Information supplied =>
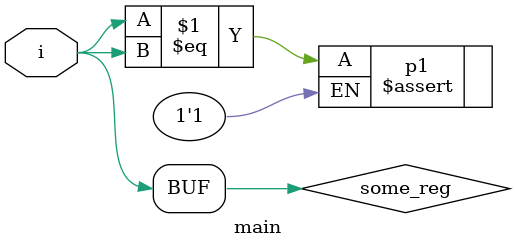
<source format=sv>
module main(input i);

  reg some_reg;

  // continuous assignments to variables are allowed in SystemVerilog
  assign some_reg = i;

  // should pass
  p1: assert property (some_reg == i);

endmodule

</source>
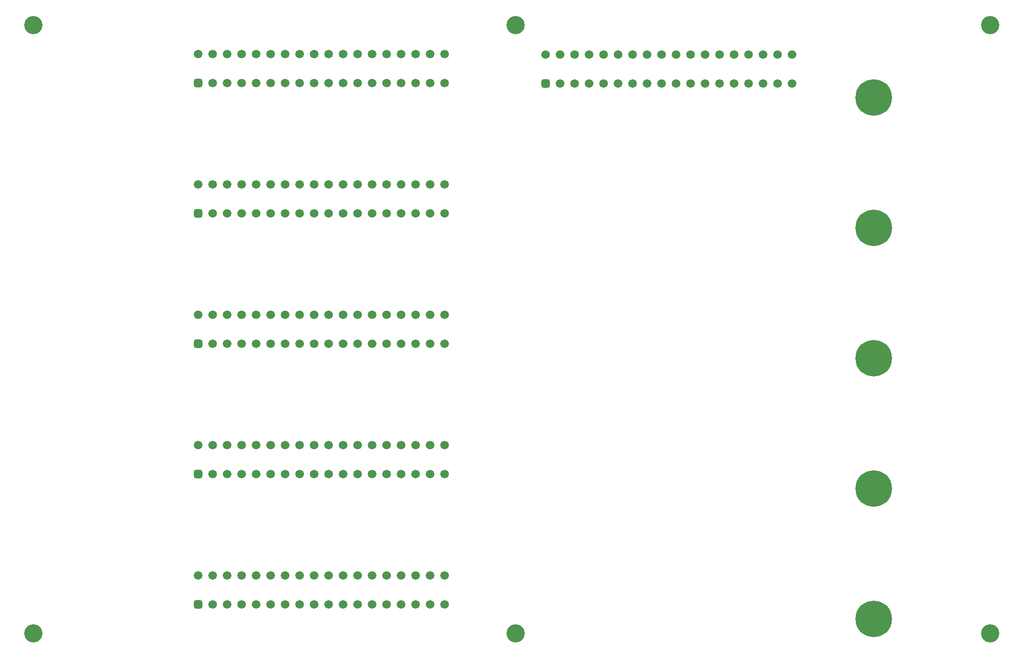
<source format=gts>
%TF.GenerationSoftware,KiCad,Pcbnew,9.0.2*%
%TF.CreationDate,2025-06-27T07:38:12+02:00*%
%TF.ProjectId,GPIO Backplane Board,4750494f-2042-4616-936b-706c616e6520,Pico GPIO Wide*%
%TF.SameCoordinates,Original*%
%TF.FileFunction,Soldermask,Top*%
%TF.FilePolarity,Negative*%
%FSLAX46Y46*%
G04 Gerber Fmt 4.6, Leading zero omitted, Abs format (unit mm)*
G04 Created by KiCad (PCBNEW 9.0.2) date 2025-06-27 07:38:12*
%MOMM*%
%LPD*%
G01*
G04 APERTURE LIST*
G04 Aperture macros list*
%AMRoundRect*
0 Rectangle with rounded corners*
0 $1 Rounding radius*
0 $2 $3 $4 $5 $6 $7 $8 $9 X,Y pos of 4 corners*
0 Add a 4 corners polygon primitive as box body*
4,1,4,$2,$3,$4,$5,$6,$7,$8,$9,$2,$3,0*
0 Add four circle primitives for the rounded corners*
1,1,$1+$1,$2,$3*
1,1,$1+$1,$4,$5*
1,1,$1+$1,$6,$7*
1,1,$1+$1,$8,$9*
0 Add four rect primitives between the rounded corners*
20,1,$1+$1,$2,$3,$4,$5,0*
20,1,$1+$1,$4,$5,$6,$7,0*
20,1,$1+$1,$6,$7,$8,$9,0*
20,1,$1+$1,$8,$9,$2,$3,0*%
G04 Aperture macros list end*
%ADD10RoundRect,0.375000X0.375000X0.375000X-0.375000X0.375000X-0.375000X-0.375000X0.375000X-0.375000X0*%
%ADD11C,1.500000*%
%ADD12C,6.400000*%
%ADD13C,3.200000*%
G04 APERTURE END LIST*
D10*
%TO.C,J4*%
X92238100Y27813000D03*
D11*
X92238100Y32893000D03*
X94778100Y27813000D03*
X94778100Y32893000D03*
X97318100Y27813000D03*
X97318100Y32893000D03*
X99858100Y27813000D03*
X99858100Y32893000D03*
X102398100Y27813000D03*
X102398100Y32893000D03*
X104938100Y27813000D03*
X104938100Y32893000D03*
X107478100Y27813000D03*
X107478100Y32893000D03*
X110018100Y27813000D03*
X110018100Y32893000D03*
X112558100Y27813000D03*
X112558100Y32893000D03*
X115098100Y27813000D03*
X115098100Y32893000D03*
X117638100Y27813000D03*
X117638100Y32893000D03*
X120178100Y27813000D03*
X120178100Y32893000D03*
X122718100Y27813000D03*
X122718100Y32893000D03*
X125258100Y27813000D03*
X125258100Y32893000D03*
X127798100Y27813000D03*
X127798100Y32893000D03*
X130338100Y27813000D03*
X130338100Y32893000D03*
X132878100Y27813000D03*
X132878100Y32893000D03*
X135418100Y27813000D03*
X135418100Y32893000D03*
%TD*%
D10*
%TO.C,J6*%
X31369000Y5080000D03*
D11*
X31369000Y10160000D03*
X33909000Y5080000D03*
X33909000Y10160000D03*
X36449000Y5080000D03*
X36449000Y10160000D03*
X38989000Y5080000D03*
X38989000Y10160000D03*
X41529000Y5080000D03*
X41529000Y10160000D03*
X44069000Y5080000D03*
X44069000Y10160000D03*
X46609000Y5080000D03*
X46609000Y10160000D03*
X49149000Y5080000D03*
X49149000Y10160000D03*
X51689000Y5080000D03*
X51689000Y10160000D03*
X54229000Y5080000D03*
X54229000Y10160000D03*
X56769000Y5080000D03*
X56769000Y10160000D03*
X59309000Y5080000D03*
X59309000Y10160000D03*
X61849000Y5080000D03*
X61849000Y10160000D03*
X64389000Y5080000D03*
X64389000Y10160000D03*
X66929000Y5080000D03*
X66929000Y10160000D03*
X69469000Y5080000D03*
X69469000Y10160000D03*
X72009000Y5080000D03*
X72009000Y10160000D03*
X74549000Y5080000D03*
X74549000Y10160000D03*
%TD*%
D10*
%TO.C,J1*%
X31369000Y-63500000D03*
D11*
X31369000Y-58420000D03*
X33909000Y-63500000D03*
X33909000Y-58420000D03*
X36449000Y-63500000D03*
X36449000Y-58420000D03*
X38989000Y-63500000D03*
X38989000Y-58420000D03*
X41529000Y-63500000D03*
X41529000Y-58420000D03*
X44069000Y-63500000D03*
X44069000Y-58420000D03*
X46609000Y-63500000D03*
X46609000Y-58420000D03*
X49149000Y-63500000D03*
X49149000Y-58420000D03*
X51689000Y-63500000D03*
X51689000Y-58420000D03*
X54229000Y-63500000D03*
X54229000Y-58420000D03*
X56769000Y-63500000D03*
X56769000Y-58420000D03*
X59309000Y-63500000D03*
X59309000Y-58420000D03*
X61849000Y-63500000D03*
X61849000Y-58420000D03*
X64389000Y-63500000D03*
X64389000Y-58420000D03*
X66929000Y-63500000D03*
X66929000Y-58420000D03*
X69469000Y-63500000D03*
X69469000Y-58420000D03*
X72009000Y-63500000D03*
X72009000Y-58420000D03*
X74549000Y-63500000D03*
X74549000Y-58420000D03*
%TD*%
D10*
%TO.C,J3*%
X31369000Y-40640000D03*
D11*
X31369000Y-35560000D03*
X33909000Y-40640000D03*
X33909000Y-35560000D03*
X36449000Y-40640000D03*
X36449000Y-35560000D03*
X38989000Y-40640000D03*
X38989000Y-35560000D03*
X41529000Y-40640000D03*
X41529000Y-35560000D03*
X44069000Y-40640000D03*
X44069000Y-35560000D03*
X46609000Y-40640000D03*
X46609000Y-35560000D03*
X49149000Y-40640000D03*
X49149000Y-35560000D03*
X51689000Y-40640000D03*
X51689000Y-35560000D03*
X54229000Y-40640000D03*
X54229000Y-35560000D03*
X56769000Y-40640000D03*
X56769000Y-35560000D03*
X59309000Y-40640000D03*
X59309000Y-35560000D03*
X61849000Y-40640000D03*
X61849000Y-35560000D03*
X64389000Y-40640000D03*
X64389000Y-35560000D03*
X66929000Y-40640000D03*
X66929000Y-35560000D03*
X69469000Y-40640000D03*
X69469000Y-35560000D03*
X72009000Y-40640000D03*
X72009000Y-35560000D03*
X74549000Y-40640000D03*
X74549000Y-35560000D03*
%TD*%
D10*
%TO.C,J5*%
X31369000Y-17780000D03*
D11*
X31369000Y-12700000D03*
X33909000Y-17780000D03*
X33909000Y-12700000D03*
X36449000Y-17780000D03*
X36449000Y-12700000D03*
X38989000Y-17780000D03*
X38989000Y-12700000D03*
X41529000Y-17780000D03*
X41529000Y-12700000D03*
X44069000Y-17780000D03*
X44069000Y-12700000D03*
X46609000Y-17780000D03*
X46609000Y-12700000D03*
X49149000Y-17780000D03*
X49149000Y-12700000D03*
X51689000Y-17780000D03*
X51689000Y-12700000D03*
X54229000Y-17780000D03*
X54229000Y-12700000D03*
X56769000Y-17780000D03*
X56769000Y-12700000D03*
X59309000Y-17780000D03*
X59309000Y-12700000D03*
X61849000Y-17780000D03*
X61849000Y-12700000D03*
X64389000Y-17780000D03*
X64389000Y-12700000D03*
X66929000Y-17780000D03*
X66929000Y-12700000D03*
X69469000Y-17780000D03*
X69469000Y-12700000D03*
X72009000Y-17780000D03*
X72009000Y-12700000D03*
X74549000Y-17780000D03*
X74549000Y-12700000D03*
%TD*%
D10*
%TO.C,J2*%
X31369000Y27940000D03*
D11*
X31369000Y33020000D03*
X33909000Y27940000D03*
X33909000Y33020000D03*
X36449000Y27940000D03*
X36449000Y33020000D03*
X38989000Y27940000D03*
X38989000Y33020000D03*
X41529000Y27940000D03*
X41529000Y33020000D03*
X44069000Y27940000D03*
X44069000Y33020000D03*
X46609000Y27940000D03*
X46609000Y33020000D03*
X49149000Y27940000D03*
X49149000Y33020000D03*
X51689000Y27940000D03*
X51689000Y33020000D03*
X54229000Y27940000D03*
X54229000Y33020000D03*
X56769000Y27940000D03*
X56769000Y33020000D03*
X59309000Y27940000D03*
X59309000Y33020000D03*
X61849000Y27940000D03*
X61849000Y33020000D03*
X64389000Y27940000D03*
X64389000Y33020000D03*
X66929000Y27940000D03*
X66929000Y33020000D03*
X69469000Y27940000D03*
X69469000Y33020000D03*
X72009000Y27940000D03*
X72009000Y33020000D03*
X74549000Y27940000D03*
X74549000Y33020000D03*
%TD*%
D12*
%TO.C,H1*%
X149758400Y25400000D03*
%TD*%
%TO.C,H2*%
X149758400Y2540000D03*
%TD*%
D13*
%TO.C,H8*%
X2540000Y-68580000D03*
%TD*%
D12*
%TO.C,H3*%
X149758400Y-43180000D03*
%TD*%
%TO.C,H4*%
X149758400Y-66040000D03*
%TD*%
D13*
%TO.C,H9*%
X170180000Y-68580000D03*
%TD*%
%TO.C,H10*%
X86995000Y38100000D03*
%TD*%
D12*
%TO.C,H5*%
X149758400Y-20320000D03*
%TD*%
D13*
%TO.C,H6*%
X2540000Y38100000D03*
%TD*%
%TO.C,H7*%
X170180000Y38100000D03*
%TD*%
%TO.C,H11*%
X86995000Y-68580000D03*
%TD*%
M02*

</source>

Task objective => Please copy, exactly and with nothing else, the lines above beginning at the line that has "0 $1 Rounding radius*" and ending with the line that has "20,1,$1+$1,$6,$7,$8,$9,0*".

Response box =>
0 $1 Rounding radius*
0 $2 $3 $4 $5 $6 $7 $8 $9 X,Y pos of 4 corners*
0 Add a 4 corners polygon primitive as box body*
4,1,4,$2,$3,$4,$5,$6,$7,$8,$9,$2,$3,0*
0 Add four circle primitives for the rounded corners*
1,1,$1+$1,$2,$3*
1,1,$1+$1,$4,$5*
1,1,$1+$1,$6,$7*
1,1,$1+$1,$8,$9*
0 Add four rect primitives between the rounded corners*
20,1,$1+$1,$2,$3,$4,$5,0*
20,1,$1+$1,$4,$5,$6,$7,0*
20,1,$1+$1,$6,$7,$8,$9,0*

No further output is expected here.